== Apply what you read ==
1. Copy out the forum thread about tokenizer stride word for word, starting at "model_id = 'Davlan/distilbert-base-multilingual-cased-ner-hrl'" and ending at "print(len(t(sample).input_ids))".
2. Extend the forum thread about tokenizer stride, picking up right after its last line.
[Provided text — start]
Pretrained model with stride doesn’t predict long text

My objective is to annotate long documents with bioformer-8L. I have been said to use stride and truncation so I don’t have to split my documents in chunks of 512 tokens.

In the training phase, I called the tokenizer like this:

tokenizer = AutoTokenizer.from_pretrained(model_checkpoint, stride = 128, return_overflowing_tokens=True, model_max_length=512, truncation=True, is_split_into_words=True)

Then I train my model and at this stage I don't see any parameter that could help me in my task.

With my trained model I do this for the predictions:

model = AutoModelForTokenClassification.from_pretrained(model_path)
tokenizer = AutoTokenizer.from_pretrained(model_path, stride = 128, return_overflowing_tokens=True, model_max_length=512, truncation=True, is_split_into_words=True)
ner = pipeline(“token-classification”, model=model, tokenizer=tokenizer, aggregation_strategy=“first”)

But it does not work, the model stops providing annotations in the middle of the text. For the test

Solution

You can't just move the __call__ parameters like stride to from_pretrained:

from transformers import AutoModelForTokenClassification, AutoTokenizer, pipeline

model_id = 'Davlan/distilbert-base-multilingual-cased-ner-hrl'
t = AutoTokenizer.from_pretrained(model_id, stride =3, return_overflowing_tokens=True, model_max_length=10, truncation=True, is_split_into_words=True)

sample = "test "*200

# sliding window will not be applied
print(len(t(sample).input_ids))
[Provided text — finish]
[Record extracts — start]
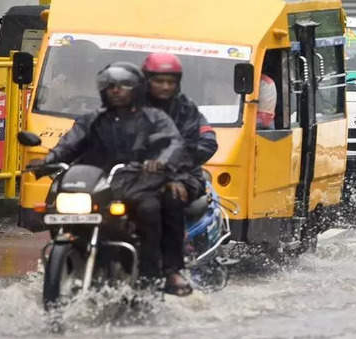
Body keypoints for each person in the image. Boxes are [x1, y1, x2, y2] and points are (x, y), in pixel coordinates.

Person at [31, 62, 191, 294]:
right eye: (110, 85)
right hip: (99, 184)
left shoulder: (154, 118)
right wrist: (48, 160)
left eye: (124, 85)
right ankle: (68, 262)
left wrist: (161, 161)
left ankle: (155, 275)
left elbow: (172, 143)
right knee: (59, 207)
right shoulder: (92, 119)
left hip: (140, 184)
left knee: (150, 209)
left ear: (137, 89)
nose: (116, 90)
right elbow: (69, 144)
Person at [142, 53, 219, 291]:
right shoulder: (129, 106)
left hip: (183, 175)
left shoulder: (186, 110)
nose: (165, 86)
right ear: (146, 80)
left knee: (170, 199)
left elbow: (207, 141)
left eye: (170, 81)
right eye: (159, 80)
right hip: (135, 175)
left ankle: (172, 269)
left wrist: (171, 167)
[Record extracts — finish]
== Task-by-task outputs ==
1.
model_id = 'Davlan/distilbert-base-multilingual-cased-ner-hrl'
t = AutoTokenizer.from_pretrained(model_id, stride =3, return_overflowing_tokens=True, model_max_length=10, truncation=True, is_split_into_words=True)

sample = "test "*200

# sliding window will not be applied
print(len(t(sample).input_ids))

2.
# sliding window will be applied
print(len(t(sample, max_length=10, truncation=True, stride=3, return_overflowing_tokens=True).input_ids))

Output:

202 # One batch with 202 ids
40 # 40 batches

With the pipeline, you can pass the value for stride as __init__ parameter:

from transformers import AutoModelForTokenClassification, AutoTokenizer, pipeline

model_id = 'Davlan/distilbert-base-multilingual-cased-ner-hrl'

ner = pipeline("token-classification", model_id, stride=128, aggregation_strategy="first")

sample = "Hi my name is cronoik and I live in Germany "*3000

o = ner(sample)
print(len(o))
print(o[0:5])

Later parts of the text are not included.